Teenage climate activist Greta Thunberg on Friday said calls to the corporate elite meeting in Davos to immediately disinvest in fossil fuels had been ignored.
"We had a few demands (coming into the World Economic Forum). Of course these demands have been completely ignored. We expected nothing less," Thunberg told reporters in the Swiss ski resort on the last day of the conference.
Thunberg was a highlight of the 50th edition of the conference, drawing massive attention including barbs by US Secretary Steven Mnuchin who on Thursday told the teen to go "study economics".
Asked about Mnuchin's comments, the Swede said: "Of course it has no effect. We are being criticised like that all the time."
"If we cared about that, we would not be able to do what we do. We put ourselves in the spotlight."

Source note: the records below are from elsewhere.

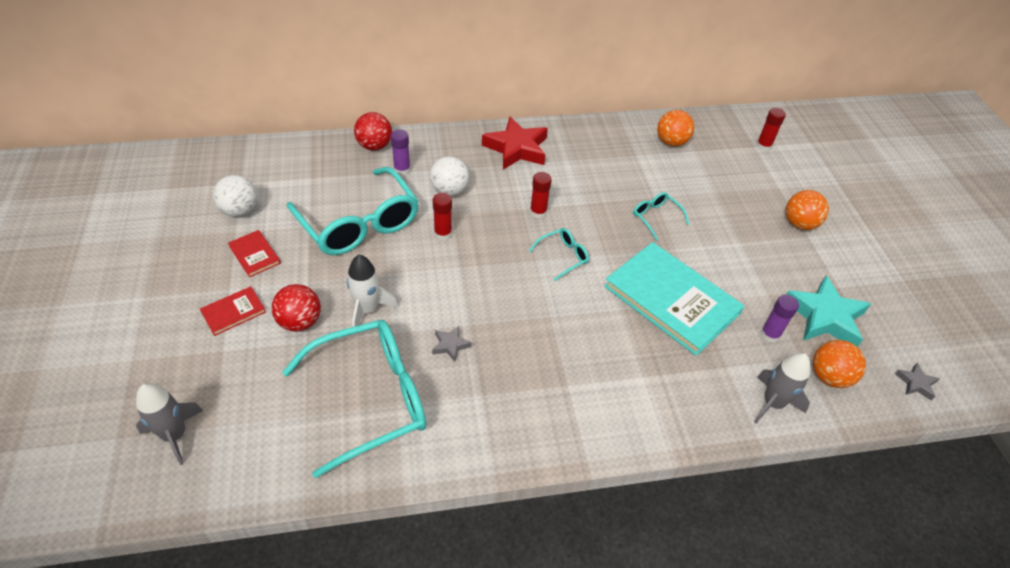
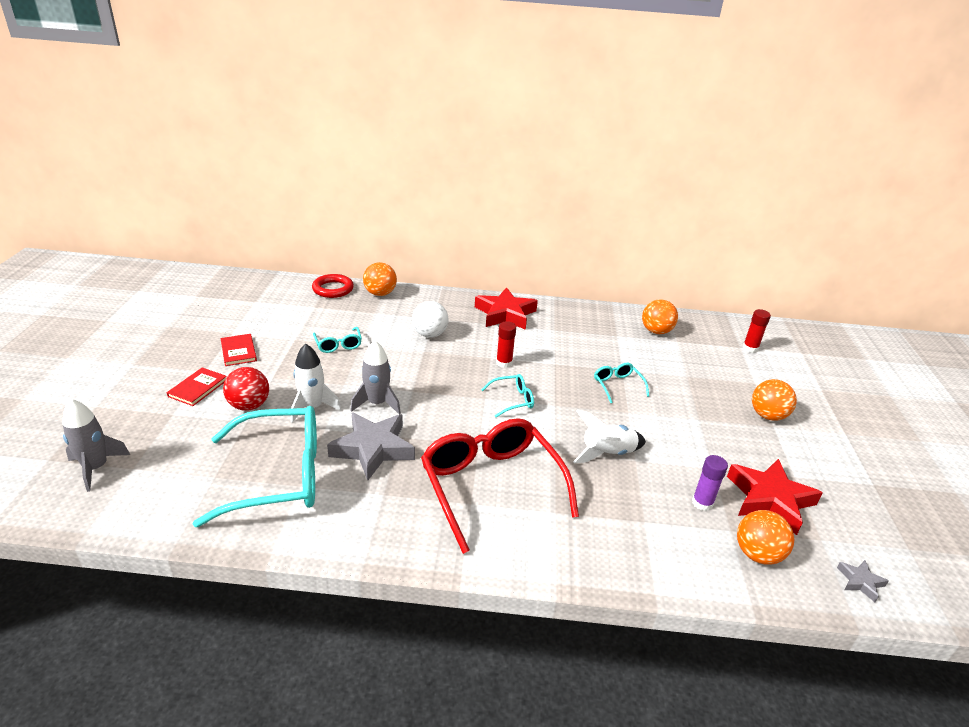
camera: 15 degrees right, 15 degrees down
red book [200,286,266,336] -> red book turned 45 degrees counterclockwise [167,367,227,406]
white ball [213,175,257,217] -> none
turquoise glasses [287,167,419,255] -> turquoise glasses [313,327,362,353], size x0.44
red ball [354,112,392,151] -> orange ball [363,262,397,296]
purple glue stick [391,129,411,175] -> none
grey star [432,326,472,362] -> grey star [327,412,415,480], size x2.19
red glue stick [433,193,452,240] -> none
turquoise book [604,242,744,356] -> white rocket [573,409,646,463]
grey rocket [754,353,810,423] -> grey rocket moved to [350,341,401,414]
turquoise star [786,276,871,347] -> red star [727,459,823,535]
none -> red ring [312,274,354,298]
none -> red glasses [421,418,579,554]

The spat between Mnuchin and Thunberg underlined the tensions over climate change at the World Economic Forum (WEF) in Davos, where governments and major firms have come under pressure to act now on global warming.
Asked about the 17-year-old's demand for an immediate halt to investment in fossil fuels, Mnuchin said on Thursday: "Is she the chief economist? Who is she? I'm confused," adding after a pause that it was "a joke". "After she goes and studies economics in college, she can come back and explain that to us."
In a speech on Tuesday, US President Donald Trump castigated the "prophets of doom" that predict a climate "apocalypse", in comments widely seen as an attack on Thunberg who sat in the audience.
But either by accident or design, there was no meeting between Trump and Thunberg at the forum.